What is needed -> Once you find the line with "pyautogui.scroll(-3, 501, 215)" in the entries below, return exactly every line from it through the line with "pyautogui.scroll(-2, 500, 210)".

Task material ->
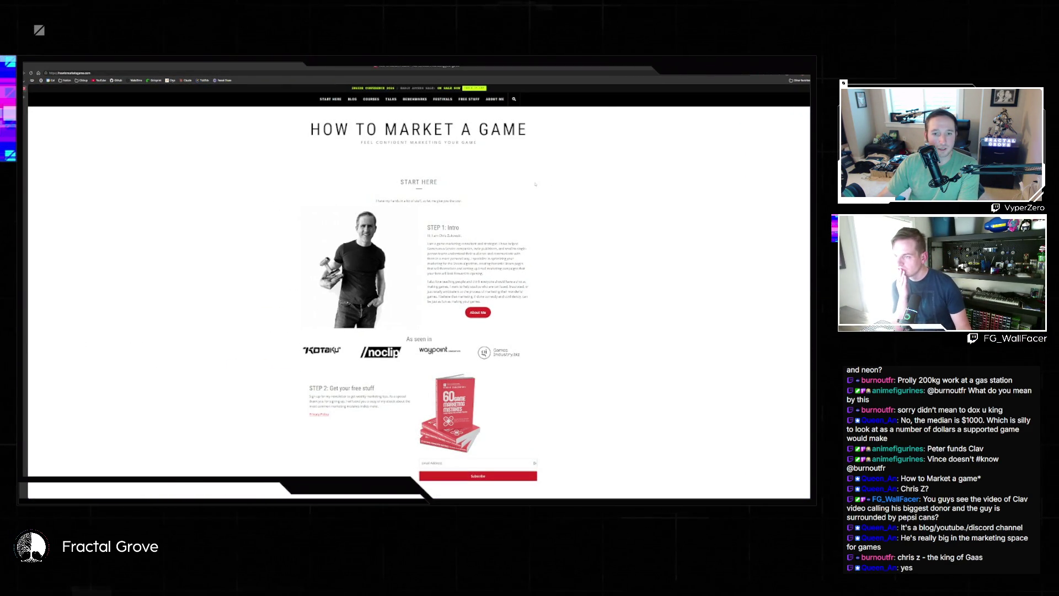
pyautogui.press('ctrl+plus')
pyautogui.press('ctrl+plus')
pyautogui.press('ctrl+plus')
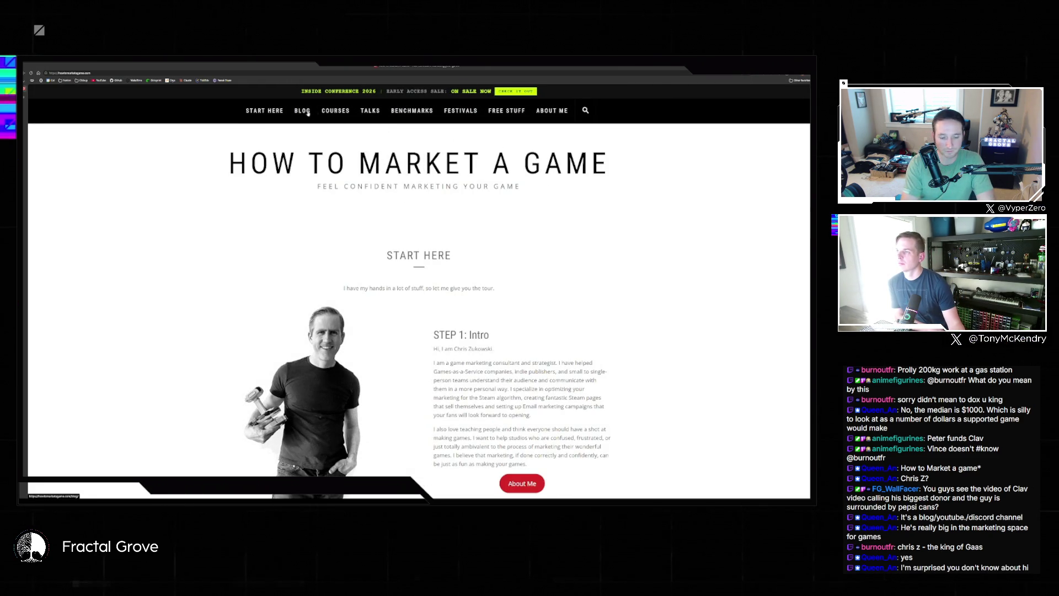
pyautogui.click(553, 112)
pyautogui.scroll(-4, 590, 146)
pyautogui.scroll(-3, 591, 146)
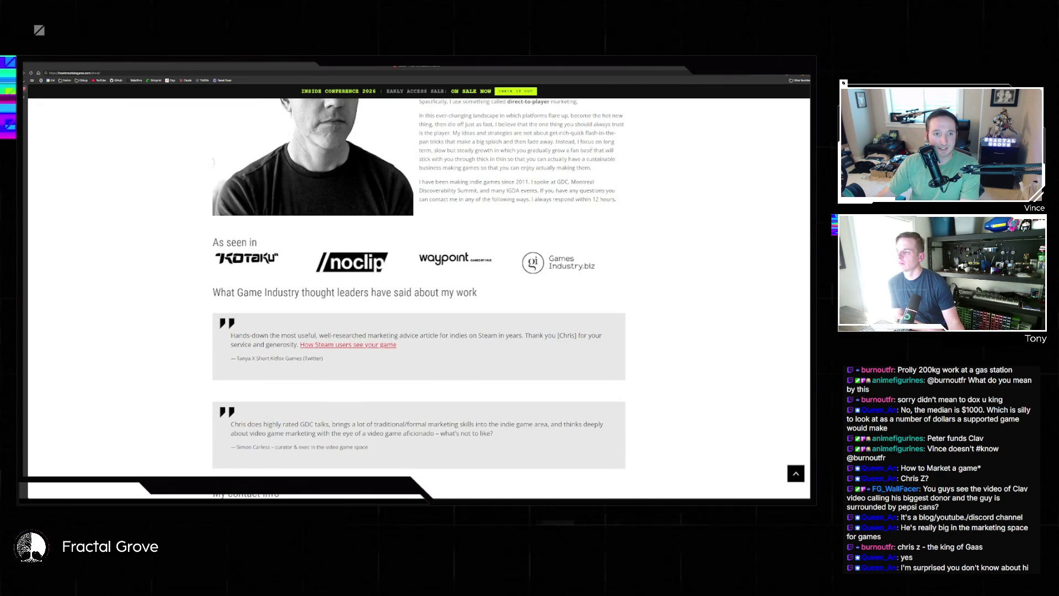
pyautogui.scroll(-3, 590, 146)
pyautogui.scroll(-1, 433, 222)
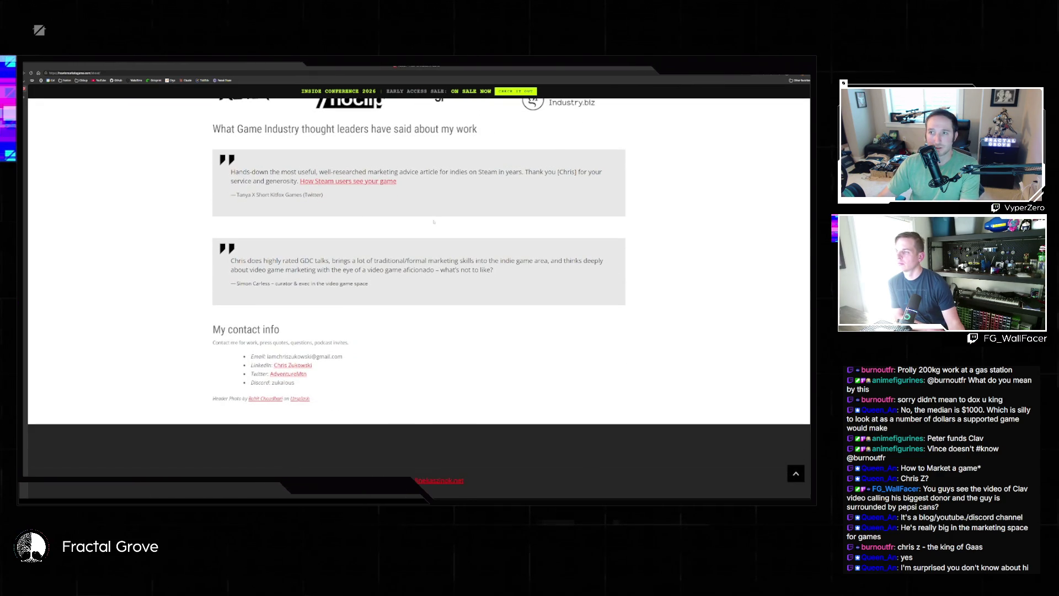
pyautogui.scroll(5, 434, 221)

==

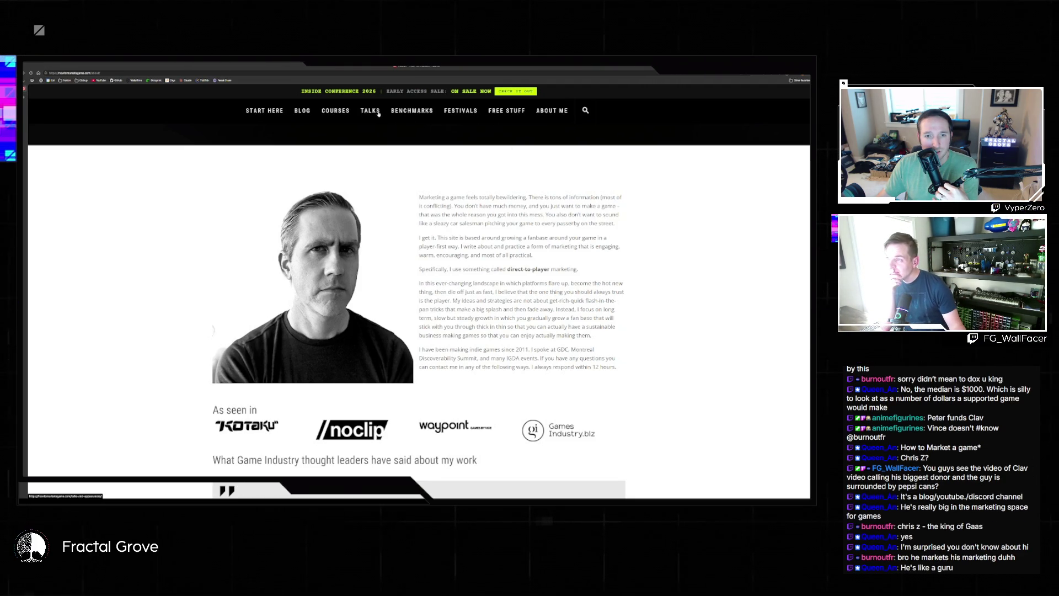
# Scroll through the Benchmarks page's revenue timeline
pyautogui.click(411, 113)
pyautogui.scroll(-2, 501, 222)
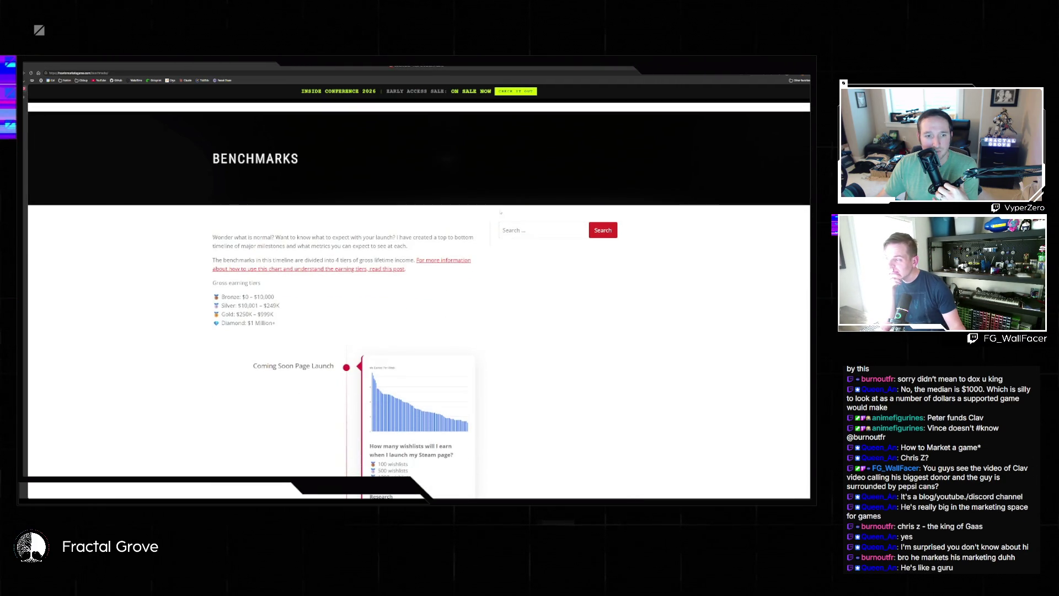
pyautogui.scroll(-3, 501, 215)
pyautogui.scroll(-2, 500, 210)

Answer section ->
pyautogui.scroll(-3, 501, 215)
pyautogui.scroll(-2, 500, 210)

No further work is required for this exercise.